L'instant + : la Turquie redécouvre l'art des céramiques bleues d'Iznik

Pendant plus de 300 ans, les secrets de l'art des céramiques bleues de l'Empire ottoman ont disparu dans les soubresauts de l'histoire. Leur redécouverte permet de raviver cette part essentielle du patrimoine culturel turc.
Réputés pour leurs motifs complexes et leurs couleurs éclatantes, à dominantes bleue et rouge, les carreaux d'Iznik qui habillent notamment la mosquée bleue d'Istanbul et le palais de Topkapi, sont considérés comme le sommet de l'art ottoman.
Ils ont fait la réputation d'Iznik, l'ancienne Nicée, où se rendra le pape Léon XIV fin novembre pour le 1 700e anniversaire du premier concile œcuménique de l'histoire du christianisme, qui s'était tenu dans cette ville au sud d'Istanbul.Sous le patronage de l'Empire ottoman, les artisans d'Iznik ont prospéré, obtenant des "résultats remarquables" au milieu du 16e siècle, retrace Ezgi Yalcinkaya, cheffe du département des arts traditionnels turcs à l'université d'Usak.
Ils ont mis au point une pâte de pierre à haute teneur en quartz, la "fritte de verre", qui offre un fond éclatant aux décorations et glaçures transparentes.

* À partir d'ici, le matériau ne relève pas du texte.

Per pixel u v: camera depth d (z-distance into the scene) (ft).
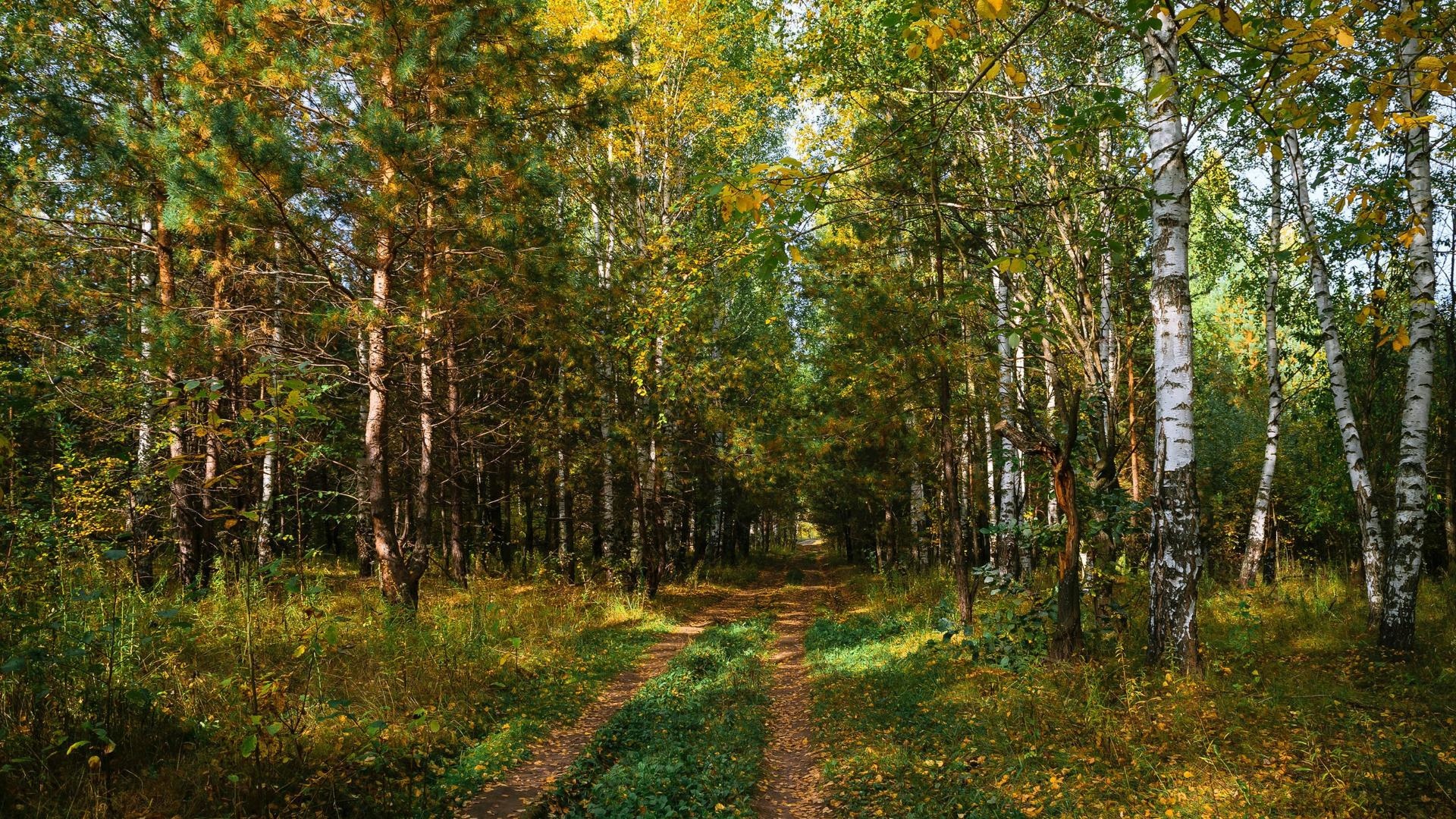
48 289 39.86
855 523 104.01
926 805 17.65
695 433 66.33
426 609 40.42
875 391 39.60
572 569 68.59
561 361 57.98
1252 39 11.54
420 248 40.06
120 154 36.60
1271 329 44.98
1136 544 41.04
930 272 42.98
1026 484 56.29
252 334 34.88
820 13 39.11
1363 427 45.52
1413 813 13.80
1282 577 44.75
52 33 39.06
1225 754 17.58
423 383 50.14
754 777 21.42
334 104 32.60
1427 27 11.50
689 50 57.47
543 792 19.75
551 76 39.52
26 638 17.10
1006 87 31.24
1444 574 40.57
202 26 32.01
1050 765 18.75
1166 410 22.86
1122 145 34.88
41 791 14.60
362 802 16.96
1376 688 22.21
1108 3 30.96
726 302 70.18
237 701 20.47
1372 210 16.25
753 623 55.06
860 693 30.30
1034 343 40.47
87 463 31.63
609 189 50.80
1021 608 37.37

Elle renvoie aussi des couleurs vibrantes dont un rouge corail pour les motifs floraux qui "a créé un nouveau style distinctif", explique-t-elle à l'AFP.

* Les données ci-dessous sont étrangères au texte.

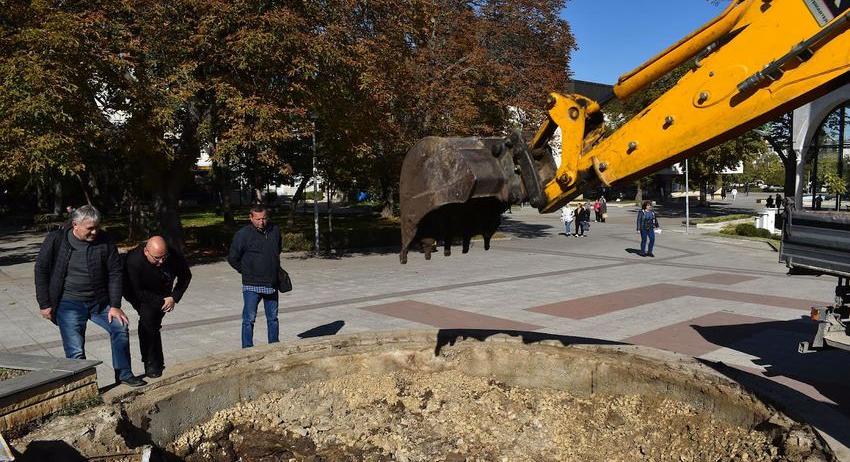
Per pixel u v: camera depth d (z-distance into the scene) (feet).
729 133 10.11
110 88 44.83
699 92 10.25
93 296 15.92
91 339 26.45
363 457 14.83
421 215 11.10
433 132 66.95
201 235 69.82
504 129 74.95
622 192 222.69
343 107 54.08
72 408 13.30
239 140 46.65
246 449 15.07
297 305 34.27
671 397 15.39
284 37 46.37
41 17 42.14
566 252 62.59
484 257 58.29
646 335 26.91
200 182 171.01
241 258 21.11
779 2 9.96
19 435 11.98
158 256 15.96
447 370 18.65
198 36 46.11
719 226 94.27
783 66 9.55
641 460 14.21
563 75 79.15
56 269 15.49
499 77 71.82
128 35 44.70
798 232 15.76
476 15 77.56
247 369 16.79
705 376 14.78
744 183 296.51
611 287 40.19
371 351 18.45
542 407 16.96
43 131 39.88
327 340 18.88
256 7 47.32
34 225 108.88
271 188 218.18
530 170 10.93
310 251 63.46
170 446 14.73
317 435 15.96
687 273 46.98
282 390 17.34
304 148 65.36
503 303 34.58
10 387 12.29
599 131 11.57
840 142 18.08
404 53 61.41
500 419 16.58
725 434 13.65
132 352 24.02
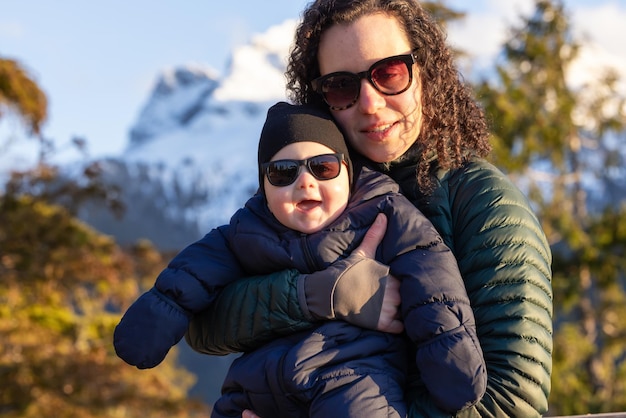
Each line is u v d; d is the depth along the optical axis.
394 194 2.19
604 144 17.91
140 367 2.16
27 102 11.64
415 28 2.24
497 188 2.14
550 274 2.13
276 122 2.19
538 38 17.25
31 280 11.98
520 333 2.01
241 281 2.18
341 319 2.07
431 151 2.24
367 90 2.19
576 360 15.70
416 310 2.01
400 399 2.03
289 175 2.14
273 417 2.10
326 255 2.12
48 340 12.09
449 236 2.16
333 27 2.24
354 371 2.02
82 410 11.54
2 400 11.30
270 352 2.10
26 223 11.69
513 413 1.98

Le déclin de l'Empire ottoman à partir du 17e siècle signe celui des ateliers. Les artisans, principalement grecs et arméniens, qui maitrisaient la formule de la fritte, les couleurs et les glaçures, disparaissent peu à peu.
"De maître à apprenti"
"Le savoir se transmettait exclusivement de maître à apprenti. Les formules spécifiques, pour le rouge notamment, étaient des secrets partagés oralement", poursuit Ezgi Yalcinkaya.
Des femmes dessinent avant de peindre des carreaux dans un atelier à Iznik, en Turquie, le 14 octobre 2025
Des femmes dessinent avant de peindre des carreaux dans un atelier à Iznik, en Turquie, le 14 octobre 2025 © Ozan KOSE / AFP
"Faute de trace écrite, le savoir-faire a disparu avec les derniers maîtres. Aux 18e et 19e siècles, les connaissances techniques étaient en grande partie perdues."

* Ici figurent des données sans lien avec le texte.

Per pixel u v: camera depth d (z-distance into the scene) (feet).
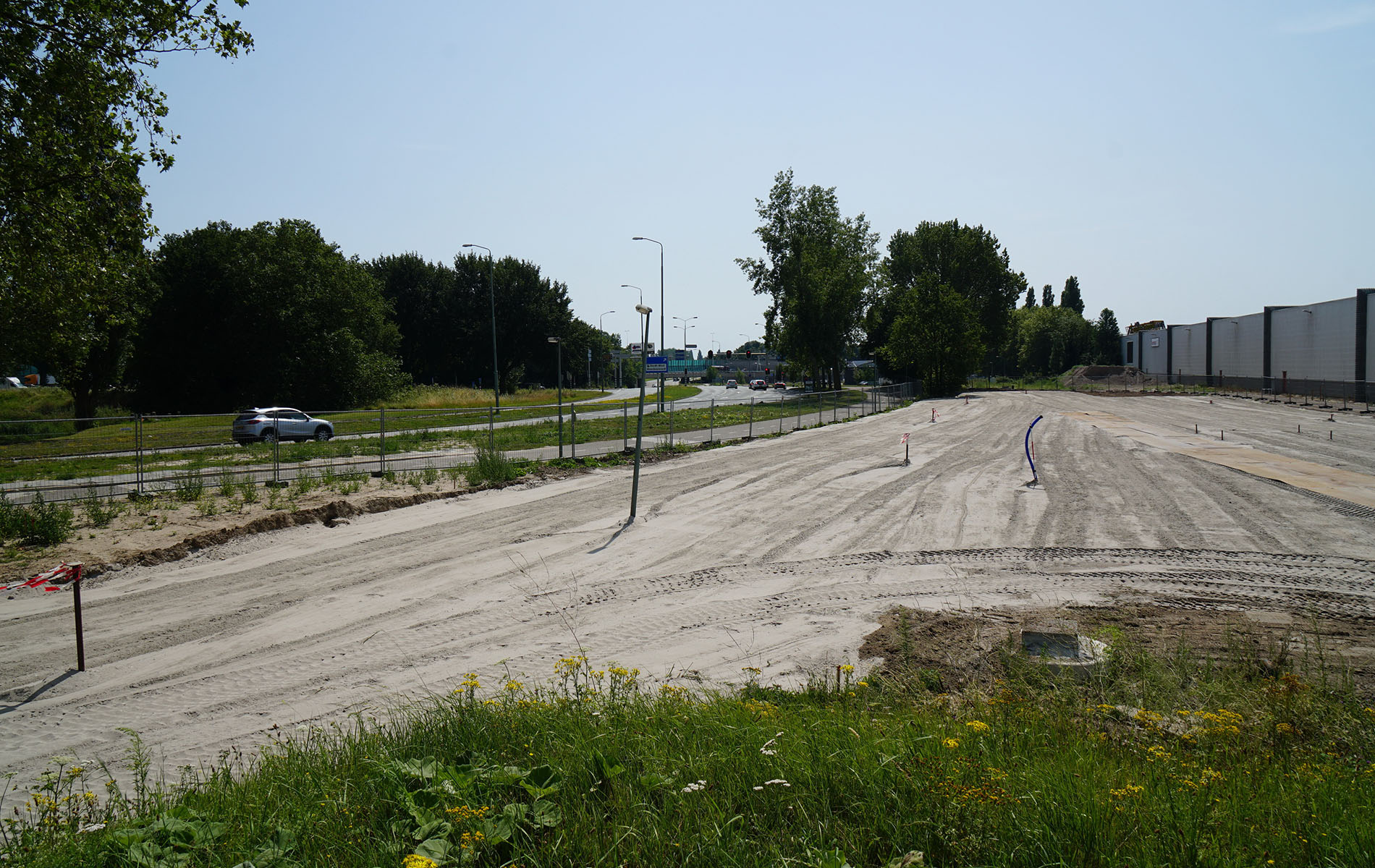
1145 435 108.58
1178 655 27.02
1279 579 39.37
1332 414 142.31
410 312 329.11
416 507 59.11
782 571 41.75
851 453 93.76
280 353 185.57
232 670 28.27
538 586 38.99
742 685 26.50
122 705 25.40
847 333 242.58
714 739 17.48
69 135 49.57
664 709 20.13
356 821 14.10
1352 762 18.04
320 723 23.81
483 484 67.56
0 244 50.57
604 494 64.95
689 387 429.79
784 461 86.33
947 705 22.41
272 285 185.88
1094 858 11.93
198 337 184.03
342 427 107.65
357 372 193.67
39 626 32.83
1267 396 193.16
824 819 13.34
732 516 56.18
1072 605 35.35
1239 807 13.75
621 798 13.97
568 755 16.26
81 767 20.52
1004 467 79.61
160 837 13.21
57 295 57.98
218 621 33.50
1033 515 55.77
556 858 12.36
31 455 58.54
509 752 17.03
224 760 20.35
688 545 47.62
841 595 37.52
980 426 130.31
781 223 251.39
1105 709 21.48
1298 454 85.15
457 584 39.34
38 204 50.42
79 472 60.39
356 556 44.78
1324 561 42.63
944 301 265.75
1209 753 18.28
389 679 27.40
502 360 337.52
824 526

Jusqu'au 20e siècle seulement, grâce à la passion d'une économiste, Isil Akbaygil, pour l'art ottoman : en 1993, elle crée la Fondation Iznik autour d'experts et d'universitaires qui entreprennent d'exhumer les secrets perdus des précieuses céramiques.
"Ce qu'on avait oublié, ce ne sont pas tant les matières premières elles-mêmes, mais leur combinaison, les températures et la méthode de cuisson, pour obtenir ce rouge corail si particulier", souligne Kerim Akbaygil, fils de la fondatrice et vice-président de la Fondation.